After committing changes in your local repository, it is time to push those changes to the remote repository. Push transfers the data to a specified remote repository.
Before merging changes into the main repository developer that made changes to original code opens a pull request. Pull request tells other team members about changes that were made. Once it is opened, others can review changes, discuss potential improvements and finally merge the changes either to the master branch or any other.
After the pull request is reviewed and approved it is time to merge changes into the main repository. Merging is Git’s way of integrating code changes that were made separately back into the source code repository.
A list of some git commands and their explanations
– git status: Shows us the current status of the local repository
– git pull: Takes the changes from an another repository and merges them into the current branch
– git checkout: A very powerful command that can, based on the parameters, discard changes on non-committed files, switch to another branch or even switch the state of a single file to a specific point in time marked with a commit hash.
– git rebase: Reapplies the current commit sequence, from the local repository, on top of the other commits. It gives a new base to the current commit sequence.
– git log: Shows us the history of commits along with some details like: hash id, author, commit message, etc.
A hook in our world is basically an action that happens at a certain point of script/program execution. We are in need of a hook when we have repetitive tasks. For example, if we find ourselves writing the ticket number in every commit on a project, we can automate it by using the hook named: prepare-commit-msg.
The previously mentioned hook is nothing but a script with this specific name, situated in a specific directory that executes a moment before the commit is made. Our command prepends the branch name to the commit message.
BRANCH=[$(git rev-parse –symbolic-full-name –abbrev-ref HEAD)]echo “$BRANCH $MESSAGE” > $FILE
Some other hooks worth mentioning:
– post-commit: invoked after the commit is made. Usage example: triggering the “git log” command to see the commit details.
– pre-rebase: invoked before rebasing. Usage example: prevention from rebasing if the current branch is not the same as the branch we are rebasing from.
– pre-push: invoked before pushing. Usage example: prevention from pushing the code if any of the automated tests fail.
Git patches are not used very often. In fact there are specific non-everyday situations where patches can be used.
The idea behind the patches is the avoidance of a central repository if for some reason we can’t or won’t connect to it, while still tracking the changes and being able to send them to someone for review.
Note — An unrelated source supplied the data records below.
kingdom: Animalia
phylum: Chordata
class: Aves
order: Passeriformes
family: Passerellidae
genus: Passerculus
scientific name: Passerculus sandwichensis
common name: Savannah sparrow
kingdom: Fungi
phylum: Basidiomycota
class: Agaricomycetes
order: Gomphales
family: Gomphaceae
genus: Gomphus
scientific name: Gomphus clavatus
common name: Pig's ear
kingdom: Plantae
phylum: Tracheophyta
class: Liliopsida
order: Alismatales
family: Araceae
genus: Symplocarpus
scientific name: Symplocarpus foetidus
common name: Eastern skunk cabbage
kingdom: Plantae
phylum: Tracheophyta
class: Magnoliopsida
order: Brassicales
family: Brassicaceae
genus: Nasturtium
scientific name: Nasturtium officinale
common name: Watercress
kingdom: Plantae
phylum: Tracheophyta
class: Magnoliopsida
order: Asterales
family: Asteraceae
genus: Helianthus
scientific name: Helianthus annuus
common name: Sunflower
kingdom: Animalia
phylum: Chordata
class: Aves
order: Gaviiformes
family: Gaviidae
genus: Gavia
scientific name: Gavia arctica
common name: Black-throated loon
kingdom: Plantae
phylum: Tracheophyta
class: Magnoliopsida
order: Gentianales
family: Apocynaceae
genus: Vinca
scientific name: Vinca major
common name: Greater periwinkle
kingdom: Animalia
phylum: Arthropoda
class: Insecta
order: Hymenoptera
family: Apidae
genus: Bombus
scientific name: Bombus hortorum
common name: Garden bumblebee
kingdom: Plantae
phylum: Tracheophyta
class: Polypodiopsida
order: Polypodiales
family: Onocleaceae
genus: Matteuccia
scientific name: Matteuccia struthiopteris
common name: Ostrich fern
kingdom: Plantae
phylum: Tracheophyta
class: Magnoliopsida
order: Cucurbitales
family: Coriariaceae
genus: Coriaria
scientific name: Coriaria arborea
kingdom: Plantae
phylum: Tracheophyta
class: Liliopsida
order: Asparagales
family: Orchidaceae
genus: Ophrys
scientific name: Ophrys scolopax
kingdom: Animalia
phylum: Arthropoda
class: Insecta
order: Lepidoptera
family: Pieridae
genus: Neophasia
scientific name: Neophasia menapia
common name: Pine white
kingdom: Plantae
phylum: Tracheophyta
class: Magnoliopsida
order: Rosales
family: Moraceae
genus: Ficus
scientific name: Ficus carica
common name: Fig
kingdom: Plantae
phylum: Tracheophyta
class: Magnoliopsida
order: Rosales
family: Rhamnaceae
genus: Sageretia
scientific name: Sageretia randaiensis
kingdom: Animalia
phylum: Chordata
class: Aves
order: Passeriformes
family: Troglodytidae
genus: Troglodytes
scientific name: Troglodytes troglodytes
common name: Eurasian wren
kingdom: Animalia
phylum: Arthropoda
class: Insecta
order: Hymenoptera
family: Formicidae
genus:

In fact, while using Drupal we can stumble upon a lot of git diff patches just by searching for improvements of their modules.
It works like this: the first user creates the patch file based on the changes in the local repository and sends it to another user, who will then apply those changes by applying the patch.
In conclusion, working on projects without some kind of code versioning would be devastating for everyone involved in it. There wouldn’t be any code reviews, time management would be extremely difficult to maintain, and in the end, the projects would be just a plain piece of code fallen from the sky with no development history.